Booking a good hotel was very difficult in Hanoi, the capital of Vietnam, at the end of last year, due to the concentration of reservations for end-of-year parties. Vietnam recorded a growth rate of 8.2% in 2006 based on foreign investment and active exports. Eight million jobs were created over the last 7 years from 2000 in which the average growth rate stayed above 7.5%. In the same period Kazakhstan has enjoyed growth rates of around 10% backed by its “oil money.” The foreign investments it attracted by opening itself for the last five years aggregate to 28.1 billion dollars.

China, India, Brazil and Russia also stayed true to their names, “CHINDIA” and “BRICs.” Despite the fact that China set out to stabilize its internal demands from last year having recorded growth rates over 10% since 2003, its anticipated growth rate last year is as high as 9.8%. It is expected that Europe will replace the U.S. in supporting the world economy and that Japan will maintain its expansion phase.

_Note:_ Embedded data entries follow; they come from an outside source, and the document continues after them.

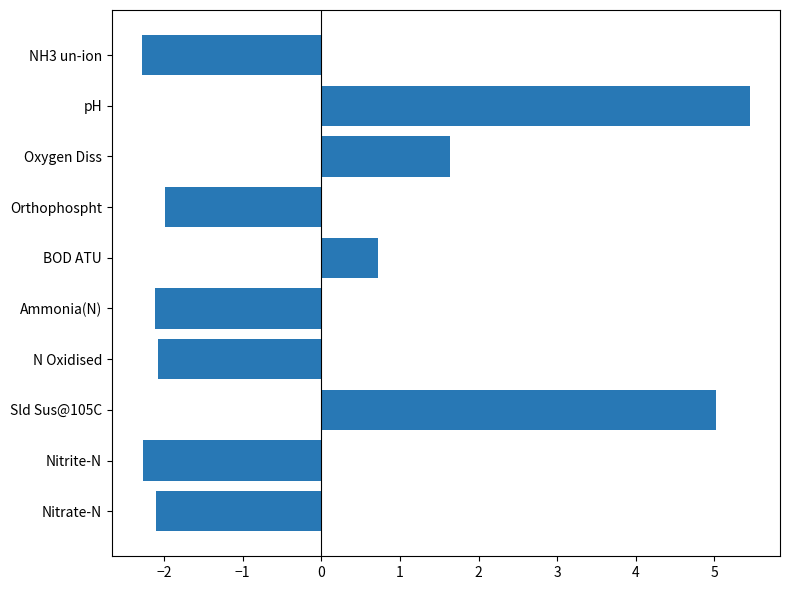

Are the bars grouped side by side (vs. stacked)?

No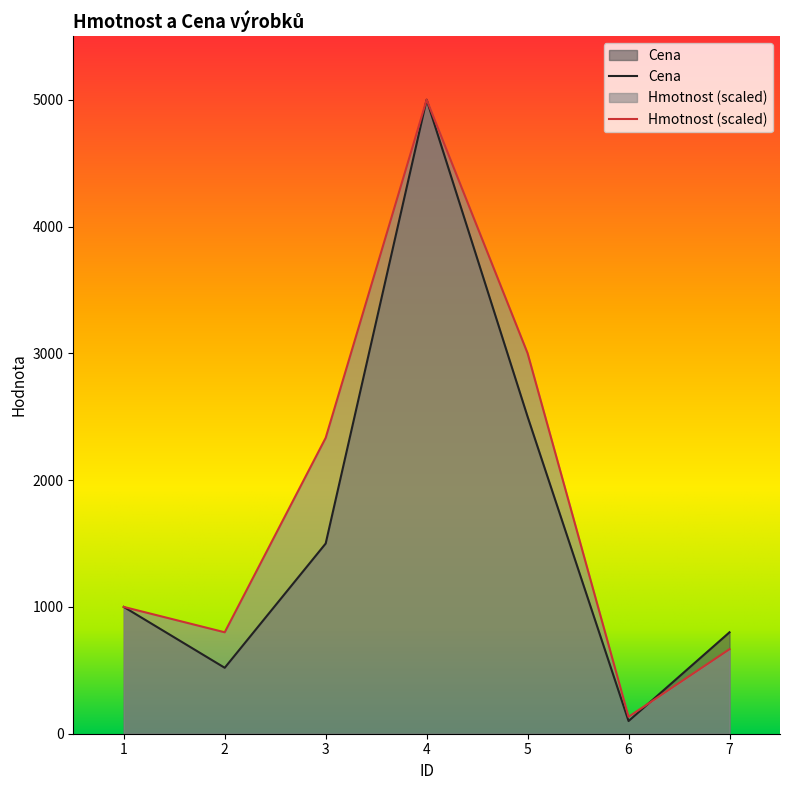

How many interior local peaks does the Hmotnost series have?

1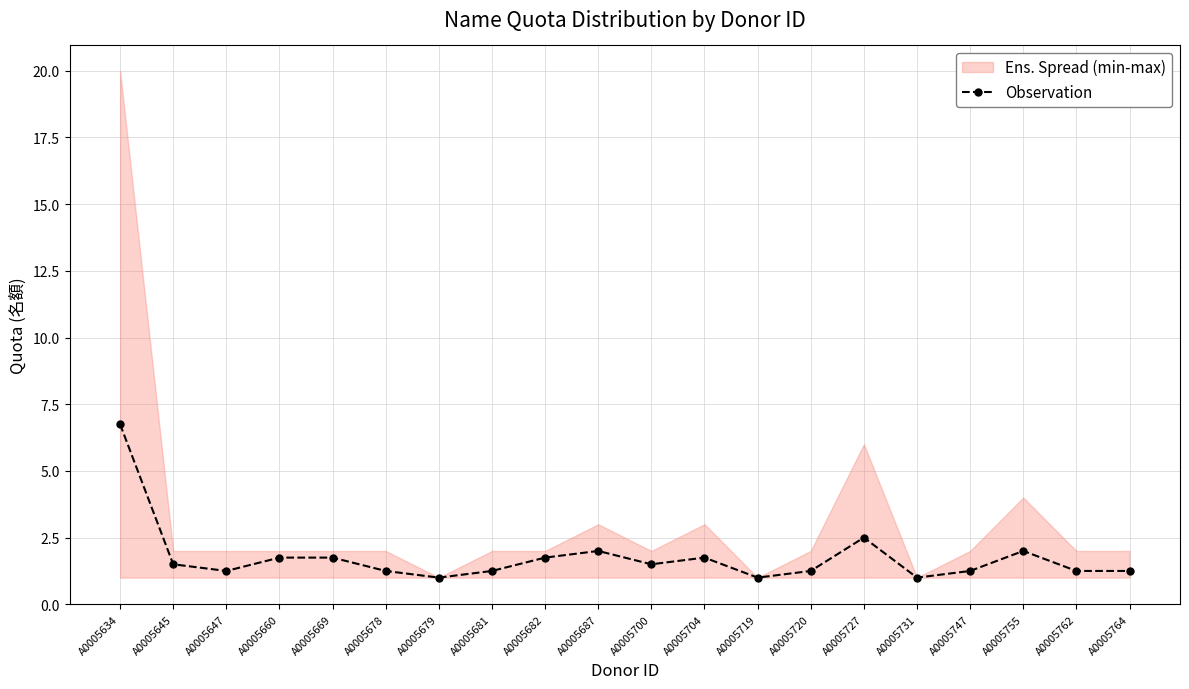

What is the sum of all values?

35.0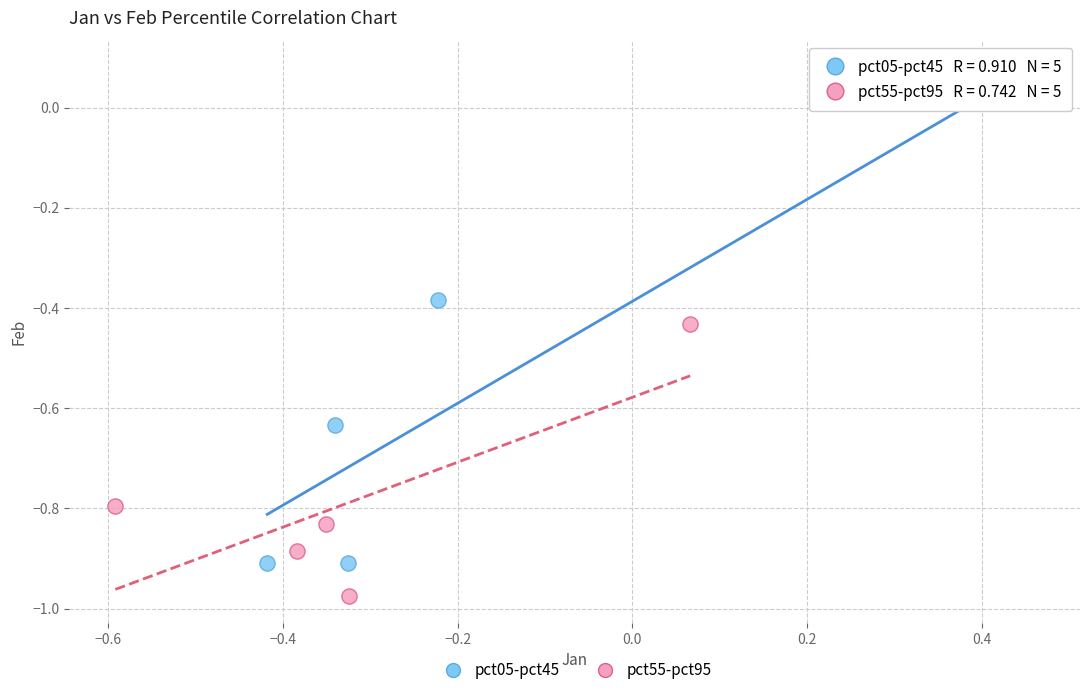

Which series reaches the minimum Y coordinate?

pct55-pct95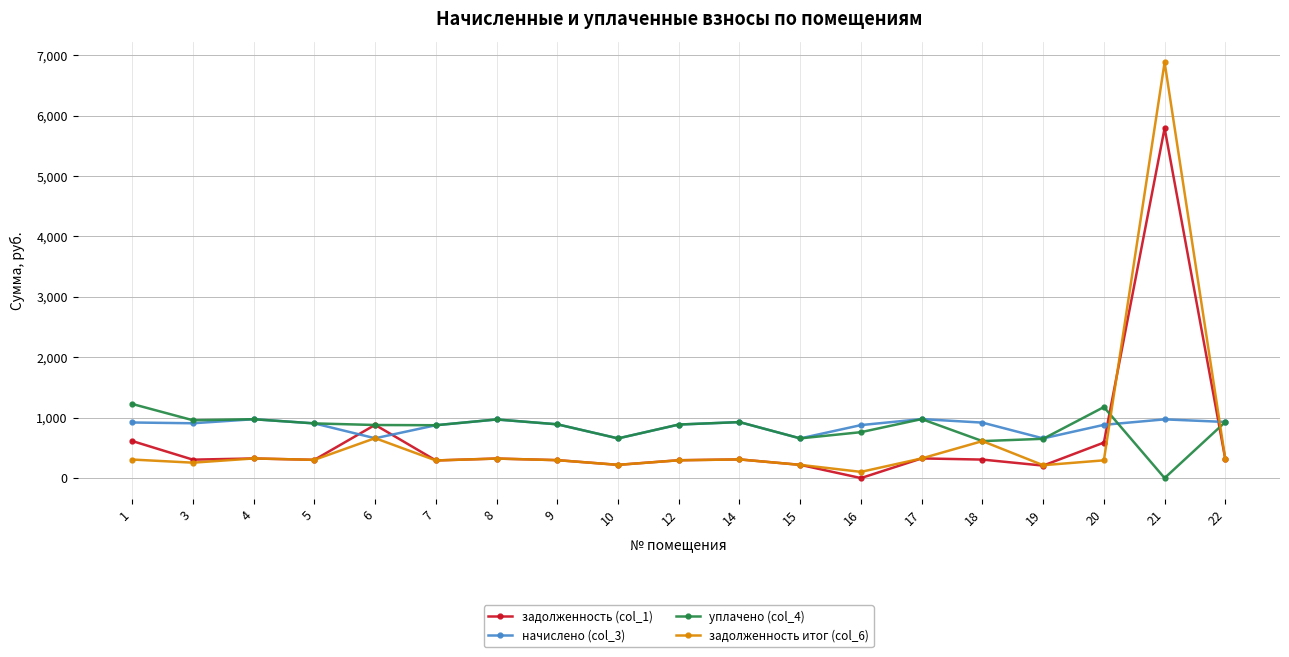

True or false: уплачено (col_4) and задолженность (col_1) cross at least once.

True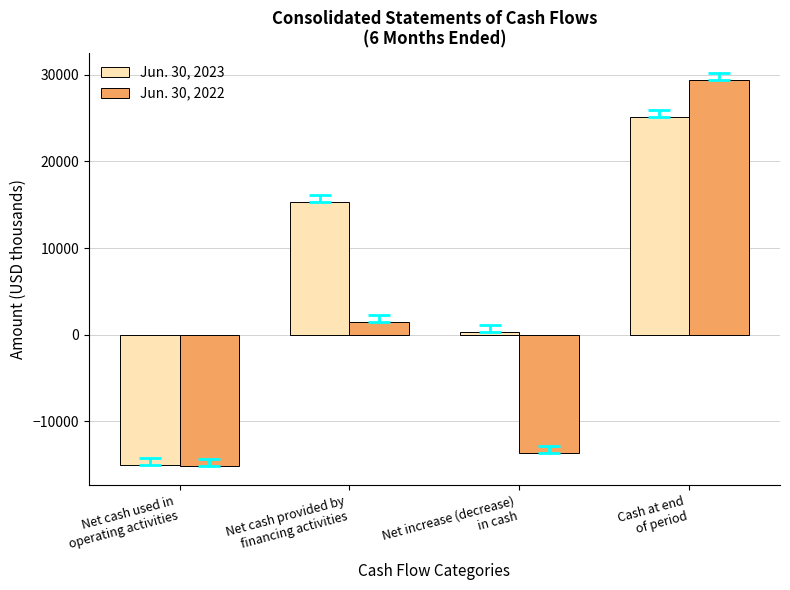

Where is Jun. 30, 2023 nearest to the value 5071?

Net increase (decrease)
in cash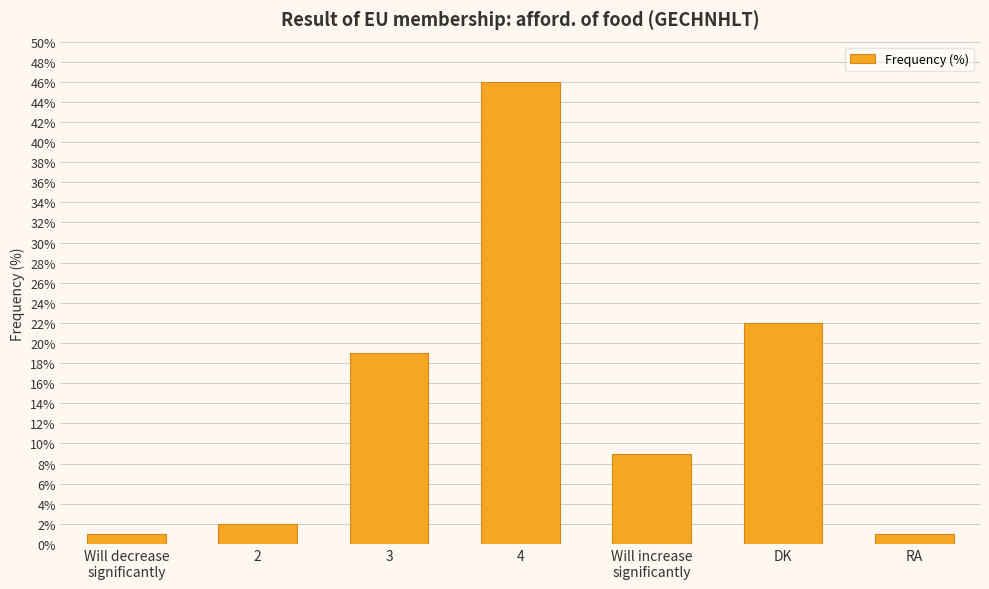

True or false: the data shows 2 at 2.

True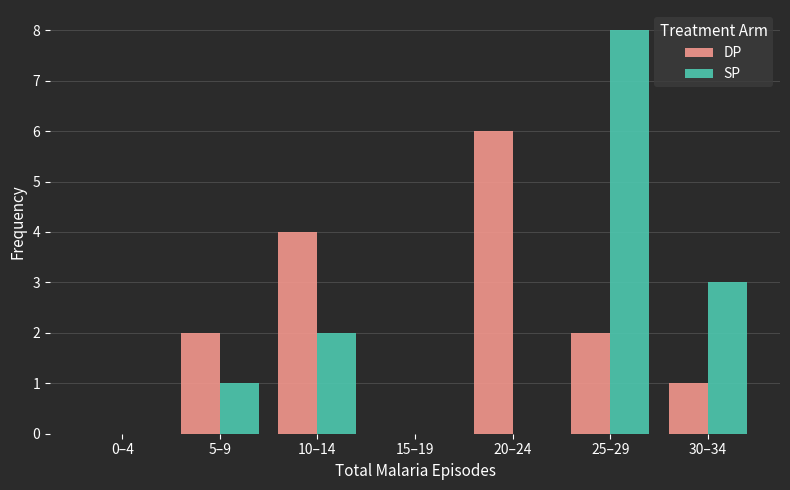

The value of SP at 5–9 is 1. True or false?

True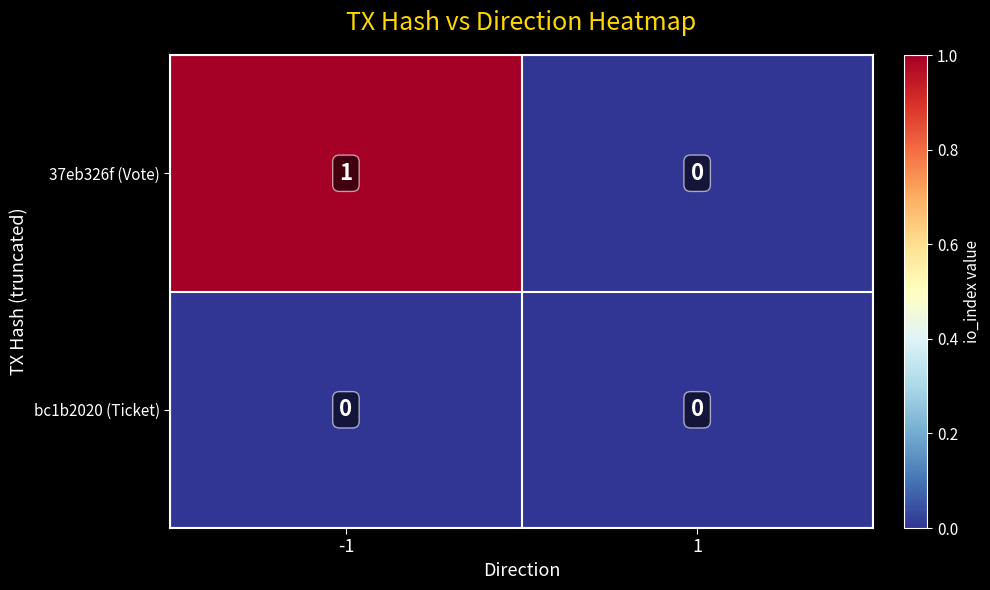

The value of bc1b2020 (Ticket) at 1 is 0. True or false?

True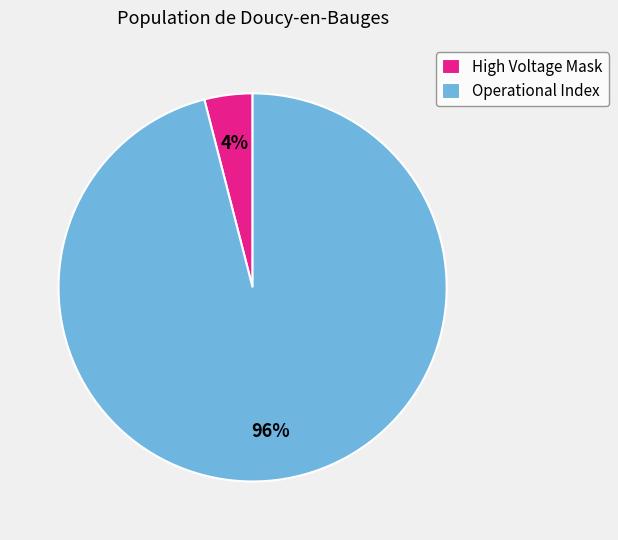

Count the number of slices in the pie.

2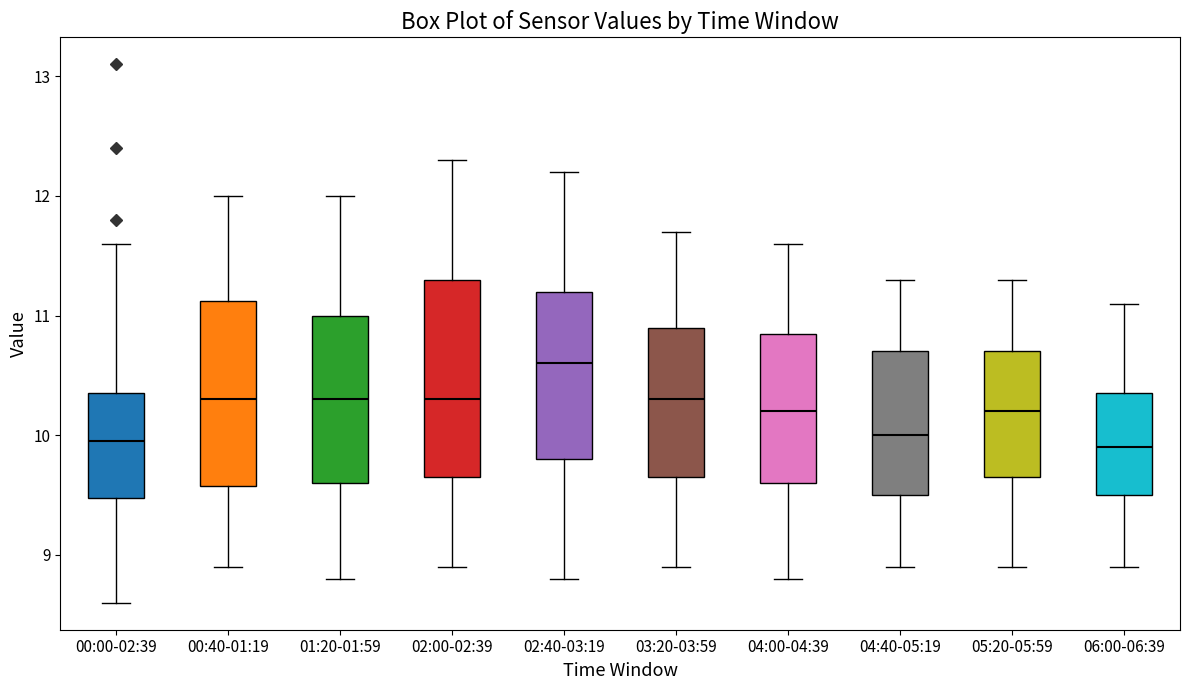

Comparing the boxes themselves (not the whiskers), which one is the tallest?

02:00-02:39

The leaps of Indonesia and other Southeast Asian nations remain considerable, too.

Let’s check where we are. The government takes out a record card showing the growth rate of 5% (anticipated) as if to ask for generosity, but is unable to exempt itself from the criticism that the last five years were “lost years.” Professor Yukiko Fukagawa at Waseda University in Japan, who is an expert on the Korean economy, asks, “The Korean government stresses foreign investment, but when Korean enterprises are not investing (domestically), why should foreigners?” He also said, “Roh’s government did not deploy any economic policies besides policies in real estate, and ended up with low grades.” In the category of real estate, President Roh indeed conceded his faults.

As long as the government passes the buck with the economic policy of “growth without employment” after failing to realize its job creation goals, and follows failed policies that lead to “a real estate cancer” as mere processes of trial and error, the Korean illness will only degrade and become incurable. Though different states have different economic situations and growth routes, increasing flexibility in the labor market and lifting regulations as Germany did, and attracting foreign investment actively as Vietnam, India, Kazakhstan did, will serve as fitting prescriptions for the “Korean illnesses” too. Learn what is there to learn, act based on what was learnt. That’s the way to survive.